──────── ENTRIES SHOWN ────────

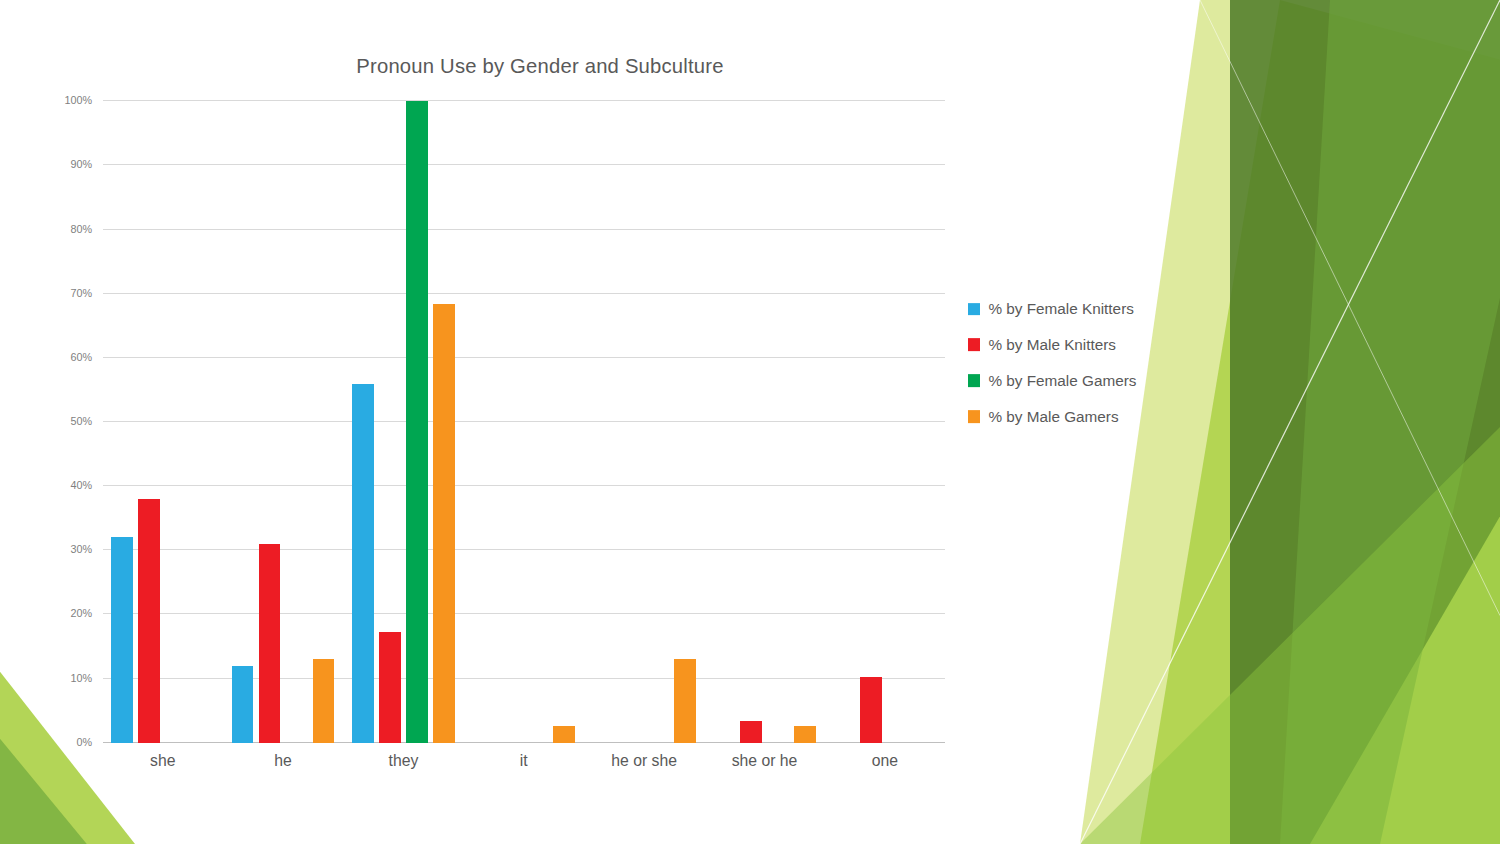Pronoun Use by Gender and Subculture
100%
90%
80%
70%
60%
50%
40%
30%
20%
10%
0%
she
he
they
it
he or she
she or he
one
% by Female Knitters
% by Male Knitters
% by Female Gamers
% by Male Gamers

────────

**EXERCISE DIRECTIONS**
Without including any picture, reproduce all of the material exactly.

**RESPONSE FOR THIS EXERCISE**
Pronoun Use by Gender and Subculture
100%
90%
80%
70%
60%
50%
40%
30%
20%
10%
0%
she
he
they
it
he or she
she or he
one
% by Female Knitters
% by Male Knitters
% by Female Gamers
% by Male Gamers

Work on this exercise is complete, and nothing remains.